Well trials have hit yet again this time we are in the midst of a big one.
On top of my medical stuff going on yesterday Chris came home from work, let me know he is down to 4 days per week.
That is enough to keep his insurance but not enough to pay the bills.
It has been so hard lately to make ends meet as it is. but it just keeps getting tougher and tougher.
I keep telling myself God always provides our needs. And he does. Right now though, I feel as if its just too much piling up on top of us.
I am tired, very tired, Partly from being sick constantly for the last 6 months again, and partly because these trials just dont seem to back off.
I saw my neurologist yesterday, he is proud of my progress...that makes me happy because at least he knows I am trying. I see him again in a month.
Today I went shopping with Lauren, I am so not ready to do that kind of thing alone. My leg hurts SO bad now, its even worse than normal because it hurts all the way up.

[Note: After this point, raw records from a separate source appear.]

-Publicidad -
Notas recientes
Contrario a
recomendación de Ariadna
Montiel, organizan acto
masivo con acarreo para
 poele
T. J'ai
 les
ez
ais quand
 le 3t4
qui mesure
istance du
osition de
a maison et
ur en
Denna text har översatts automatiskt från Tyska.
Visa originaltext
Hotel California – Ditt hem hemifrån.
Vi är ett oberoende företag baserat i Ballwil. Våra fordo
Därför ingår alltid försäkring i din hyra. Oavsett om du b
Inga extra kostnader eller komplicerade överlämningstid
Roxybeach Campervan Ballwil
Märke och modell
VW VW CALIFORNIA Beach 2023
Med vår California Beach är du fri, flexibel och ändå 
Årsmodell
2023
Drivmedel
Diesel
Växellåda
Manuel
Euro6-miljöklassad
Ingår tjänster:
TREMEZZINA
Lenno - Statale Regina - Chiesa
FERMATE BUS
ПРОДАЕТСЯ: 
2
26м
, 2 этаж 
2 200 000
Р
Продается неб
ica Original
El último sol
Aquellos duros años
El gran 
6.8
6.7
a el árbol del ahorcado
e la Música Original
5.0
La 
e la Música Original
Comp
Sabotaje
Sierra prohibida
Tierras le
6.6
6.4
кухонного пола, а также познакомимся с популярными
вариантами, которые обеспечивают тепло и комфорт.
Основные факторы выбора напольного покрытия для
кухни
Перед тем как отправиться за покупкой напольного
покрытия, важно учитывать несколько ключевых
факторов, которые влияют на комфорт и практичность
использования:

Its so discouraging when you cant handle a simple shopping trip without feeling like you are going to die when you get home. I guess since I will likely still be sore at therapy on Tuesday I will talk to Cathy about that to see if we can do something to stretch out those muscles. I missed her so bad on Thursday, I never realized how much I liked her til she took some time off. She is an amazing woman when it comes to caring for her patients, not that Laura isn't but she had her hands really full basically carrying a double load for 3 days.